У Таавета было чувство, будто он онемел от бессильного гнева, он хотел что-то крикнуть женщине в лицо, но не смог. За всю свою жизнь он ни разу этого не делал, боясь, что из-за проклятого «р» его гнев вызовет лишь смех; не сказав ни слова, Таавет повернулся и уже собирался подняться на лестнице, когда администратор самым обычным тоном осведомилась:

— Послушайте, товарищ, каким образом вам удалось выйти отсюда так, что я не заметила?

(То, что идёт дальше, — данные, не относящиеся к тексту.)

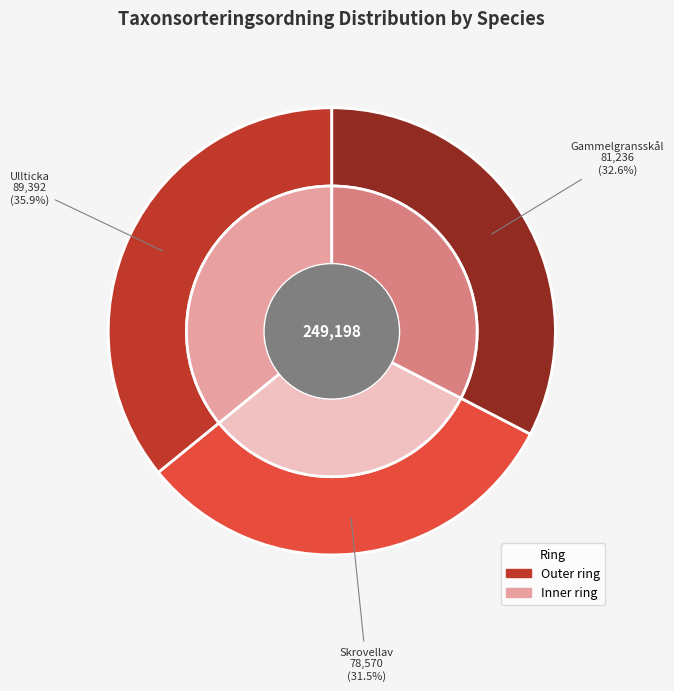

What percentage is the Gammelgransskål (56145687) slice, to the nearest percent?

33%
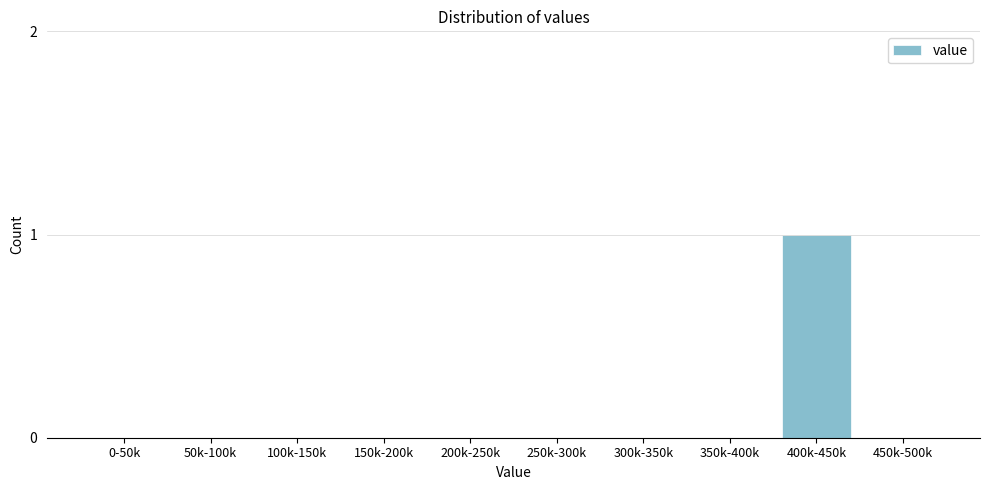

Reading right to left, what are all the values shown in this chart?

450k-500k=0	400k-450k=1	350k-400k=0	300k-350k=0	250k-300k=0	200k-250k=0	150k-200k=0	100k-150k=0	50k-100k=0	0-50k=0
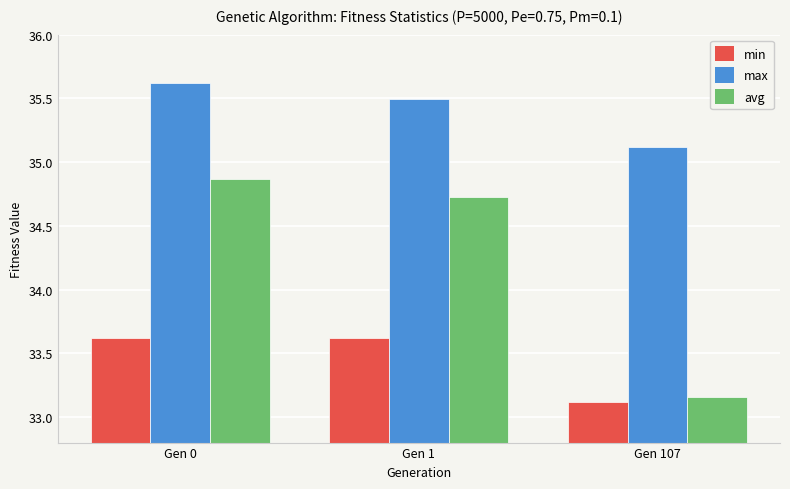

Which category has the lowest value in the max series?

Gen 107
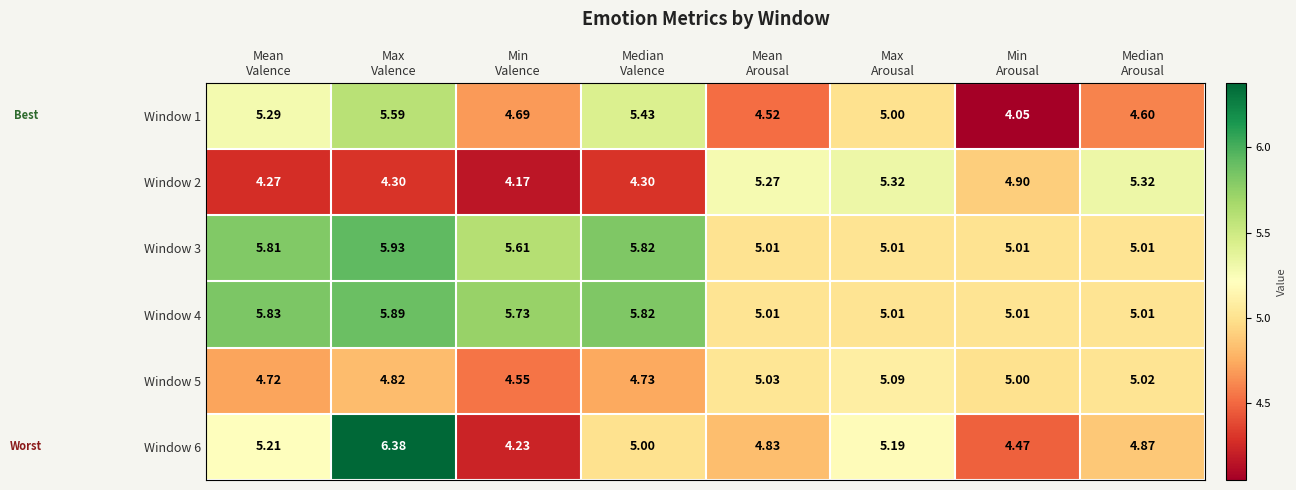

How many distinct data groups are displayed?

6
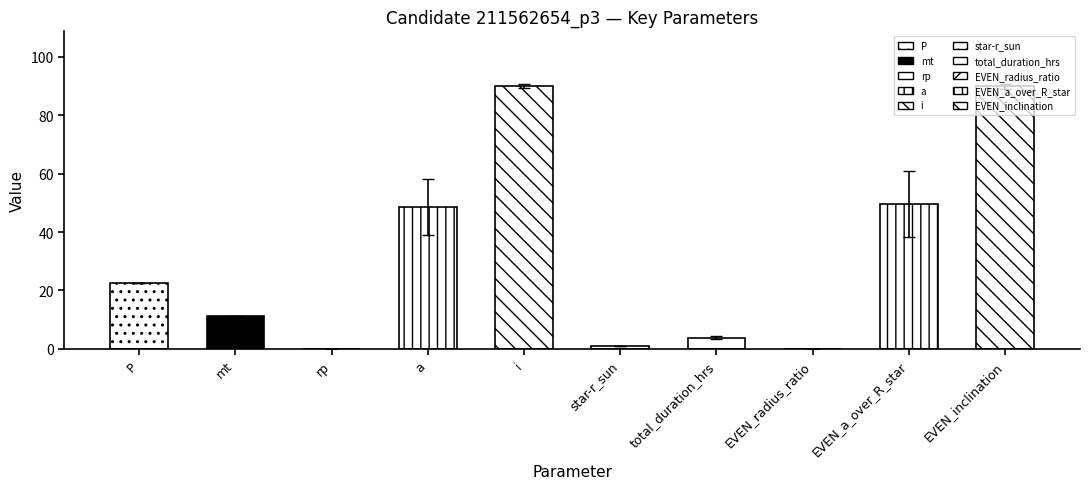

What is the label of the 3rd bar from the left?

rp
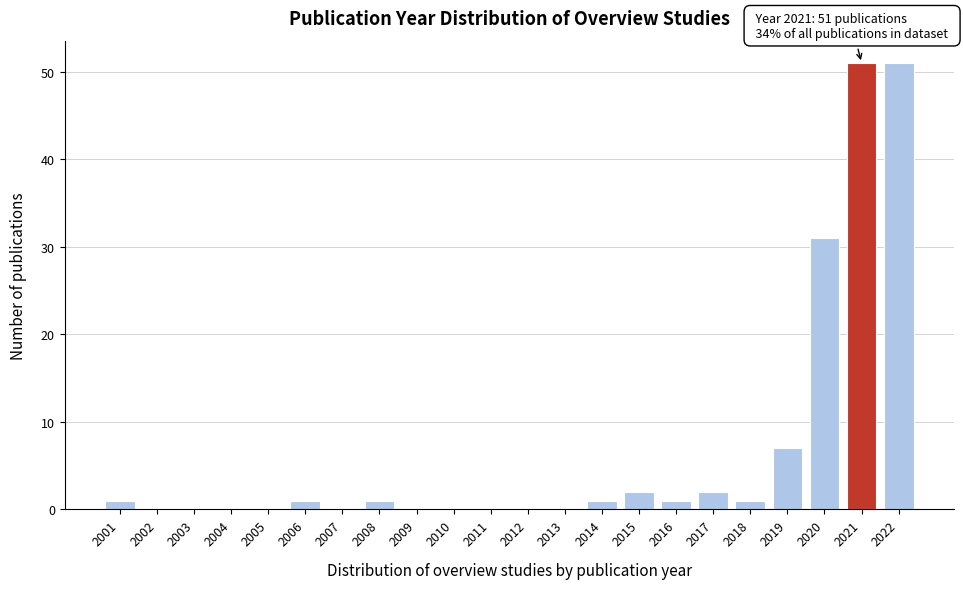

Reading left to right, transcribe all the data shown in this chart.

2001=1	2002=0	2003=0	2004=0	2005=0	2006=1	2007=0	2008=1	2009=0	2010=0	2011=0	2012=0	2013=0	2014=1	2015=2	2016=1	2017=2	2018=1	2019=7	2020=31	2021=51	2022=51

Сделав над собой усилие, Таавет очень внятно и громко, вкладывая в ответ всю свою обиду, сказал:

— Через окно сортира, разумеется. — И, когда он шел по коридору, устланному зеленой дорожкой, ему вдруг стало смешно — вспомнилась где-то вычитанная фраза: самое бессовестное вранье — говорить порой правду, потому что этому все равно никто не поверит.

Репортер спал, уткнувшись лицом в стену. Таавет бросил на него презрительный взгляд: он отлично помнил, как тот театрально представился ему, распространяя вокруг себя винные пары. «Важная работа, как бы не так», — произнес он вполголоса и вынул из портфеля жареный пирожок. Очевидно, этот тип на второй кровати сейчас проснется, нарочно громко захрапит, повернется к нему лицом и будет из-под прикрытых век следить, как я жую пирожок, подумал он мрачно. И действительно, вскоре репортер зашевелился, промычал что-то нечленораздельное, и недавняя мысль снова начала мучить Таавета. Он охотно сунул бы пирожок обратно в портфель, но живот сводило от голода. Тогда он отошел к окну и стал есть там. За окном стояли голые деревья, их ветви блестели на солнце. Меж деревьев виднелась городская площадь. По небу плыли одинокие и словно растекшиеся облака.